__Excerpted passage__:

Rebuttal by: George Edward Green III

Well once again, despite vast public cautioning, John C Dvorak has been writing. Unfortunately the man has managed to pen what I consider his worst work so far. Dvorak manages to insult everybody, Apple, Barbie, Women, his audience, and himself. His point? The iBook is effeminite. He's wrong of course, but some of his arguments need to be addressed before anyone takes them seriously.

The only thing missing from the new Apple iBook is the Barbie logo. The system, which looks like a makeup case, promises to be a disaster once people come to their senses.

I should say that I do admire much of what Steve Jobs has done in the recent past, and I've promoted the idea of new designs and new colors for computers. They're needed. But this system is an embarrassment. I suppose I shouldn't say this, but I can only describe it as a "girly" machine. You expect to see lipstick, rouge, and a tray of eye shadow inside when you open it up. You don't expect to see a 12-inch LCD; you expect to see a 12-inch mirror. No male in his right mind will be seen in public with this notebook. The only guys who might buy it are the kind who wear those ludicrous baggy pants with the built-in rope that's used for a belt. Is it a woman's computer? No, I don't think women will think much of it either. It looks too juvenile--something a kid, a little girl, would like. Something you'd get at Toys "R" Us. It's awful, and I'm shocked that nobody in the Mac community has spoken up and said, "Stop, already!"

[Extracted data entries]

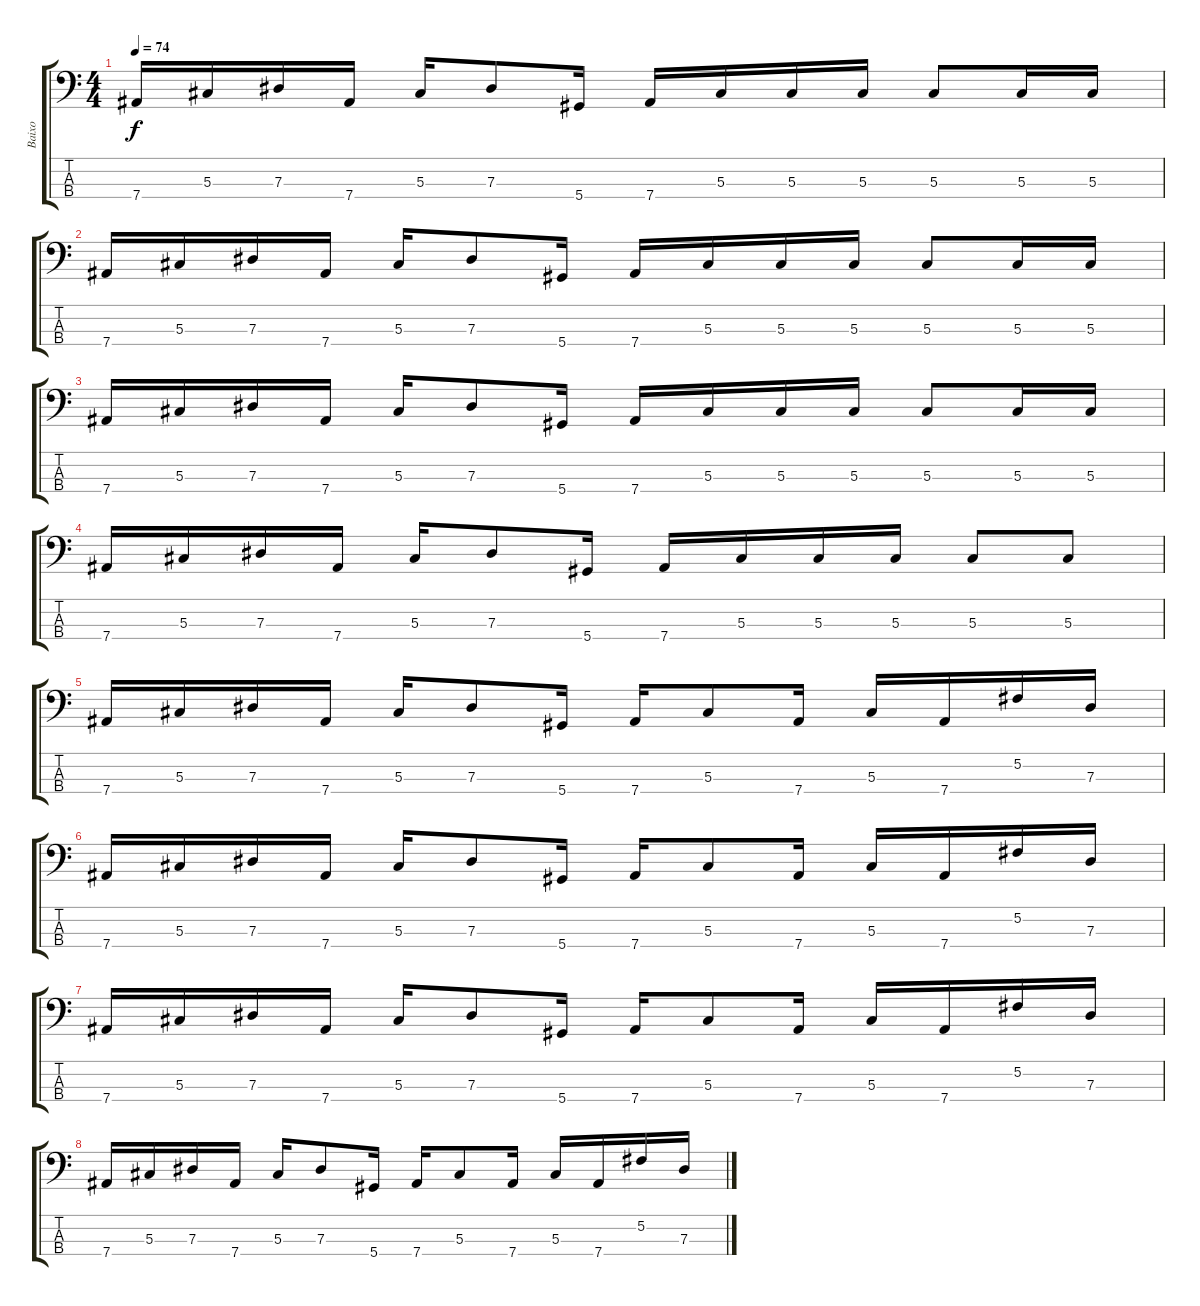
\track ("Baixo" "Baixo") {instrument electricbassfinger}
\staff {score tabs}
\tuning (Gb2 Db2 Ab1 Eb1) {hide}
\ts (4 4)
\tempo 74
\clef f4
\ks c
7.4.16{dy f} 5.3.16 7.3.16 7.4.16 5.3.16 7.3.8 5.4.16 7.4.16 5.3.16 5.3.16 5.3.16 5.3.8 5.3.16 5.3.16 |
7.4.16 5.3.16 7.3.16 7.4.16 5.3.16 7.3.8 5.4.16 7.4.16 5.3.16 5.3.16 5.3.16 5.3.8 5.3.16 5.3.16 |
7.4.16 5.3.16 7.3.16 7.4.16 5.3.16 7.3.8 5.4.16 7.4.16 5.3.16 5.3.16 5.3.16 5.3.8 5.3.16 5.3.16 |
7.4.16 5.3.16 7.3.16 7.4.16 5.3.16 7.3.8 5.4.16 7.4.16 5.3.16 5.3.16 5.3.16 5.3.8 5.3.8 |
7.4.16 5.3.16 7.3.16 7.4.16 5.3.16 7.3.8 5.4.16 7.4.16 5.3.8 7.4.16 5.3.16 7.4.16 5.2.16 7.3.16 |
7.4.16 5.3.16 7.3.16 7.4.16 5.3.16 7.3.8 5.4.16 7.4.16 5.3.8 7.4.16 5.3.16 7.4.16 5.2.16 7.3.16 |
7.4.16 5.3.16 7.3.16 7.4.16 5.3.16 7.3.8 5.4.16 7.4.16 5.3.8 7.4.16 5.3.16 7.4.16 5.2.16 7.3.16 |
7.4.16 5.3.16 7.3.16 7.4.16 5.3.16 7.3.8 5.4.16 7.4.16 5.3.8 7.4.16 5.3.16 7.4.16 5.2.16 7.3.16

__What is expected__: Please sum up the rebuttal above the items in two sentences.

__Answer__: The rebuttal says John C Dvorak has written his worst work yet, insulting Apple, Barbie, women, his audience and himself by arguing that the iBook is effeminate, a claim it calls wrong. The passage that follows calls the iBook a "girly" machine that looks like a makeup case, says no male in his right mind would be seen with it and that it looks too juvenile even for women, and predicts it will be a disaster.